US-based researchers have described a type of cyber-attack that can bring down physical infrastructure without the knowledge of undisclosed vulnerabilities or the need for clever software tools.
A team from College of William and Mary in Virginia, together with colleagues from Ohio State University, has published a paper which explains how a malicious customer could wreak havoc in the data center by simply maximizing power consumption of the racks they have paid for.
Since cloud-scale data centers frequently overprovision their power, very high consumption could trip the circuit breakers and take the whole facility offline.
Researchers have called this method the ‘power attack’ and successfully carried it out against virtual models of real-world data centers, including one of Google’s facilities in North Carolina.
Several experts have confirmed to DatacenterDynamics that such an attack is indeed possible, but only in cases where there’s no policy-based power capping in place.
Of airplanes and toasters
More often than not, data centers are built in stages, gradually increasing their compute, cooling and power capacities in line with demand. It is also typical to oversubscribe some or all of these resources – similarly to how airlines often sell more tickets than there are seats on the plane, safe in the knowledge that one or two passengers will fail to show up.
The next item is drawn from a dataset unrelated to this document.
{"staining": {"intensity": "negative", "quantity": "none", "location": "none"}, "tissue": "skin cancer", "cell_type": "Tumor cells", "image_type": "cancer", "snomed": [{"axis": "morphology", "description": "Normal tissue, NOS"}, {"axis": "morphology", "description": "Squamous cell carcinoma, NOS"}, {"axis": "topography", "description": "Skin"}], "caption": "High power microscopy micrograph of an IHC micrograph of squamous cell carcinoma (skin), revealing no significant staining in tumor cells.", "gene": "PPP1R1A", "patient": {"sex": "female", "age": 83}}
In the event these extra passengers do show up, the airline has to offer concessions. In the case of a data center, matters are much more complicated.
In a nutshell, a ‘power attack’ would use legitimate software to intentionally push power systems beyond their limits. If the attacker manages to buy up cloud resources hosted in one location, and send all of their racks into overdrive at the same time, power demand will reach levels where it could trip the circuit breaker. Even if it doesn’t, heat damage will surely degrade the performance and lifespan of servers.
In their tests, researchers used several approaches to a power attack, from creating an endless virtual machine migration loop to replacing integers with floating point numbers in complex calculations, to running intensive benchmarking tools like the High Performance Linpack.
Here’s another analogy: imagine you are working in a shared office. You have plugged in your PC, a laptop and a printer – none of which matter in the wider context of a building. Meanwhile your office neighbor brings in a dozen toasters and switches them all on at the same time, killing the power and ruining everyone’s day.
According to the research paper, Google, HP and IBM are just some of the large public cloud vendors who have adopted power oversubscription practices, making them vulnerable to a power attack.
“Yes, in theory, many data centers, not just cloud but colo and enterprise data centers could be caused to overload a part of their power distribution system with aggressive workload deployment,” Liam Newcombe, CTO at Romonet, told DatacenterDynamics.
“There is nothing wrong with oversubscription, in any large enough environment you get a statistical levelling of load as not all customers or not all platforms will peak load at the same time, this is one of the basic advantages of a service provider. The only questions are: what level of over-subscription are you prepared to allow and how do you manage it?”
Newcombe says there are a number of simple IT deployment and management practices that can effectively neutralize this attack vector, for example using Intel Node Manager or similar software to assign rack, row and room-level power budgets.
“My sense is the large public cloud providers will handle an attack better simply because they are set up to balancing across multiple DCs and can quickly disconnect the requesting source,” added Ed Ansett, managing partner at i3 Solutions Group.
“The providers who are probably at most risk are in private and hybrid cloud where the infrastructure is tied to a small number of data centers.”
The paper suggests the risk of a power attack could be completely mitigated with the adoption of rack-level UPS – something Microsoft recently discussed at the OpenCompute Summit.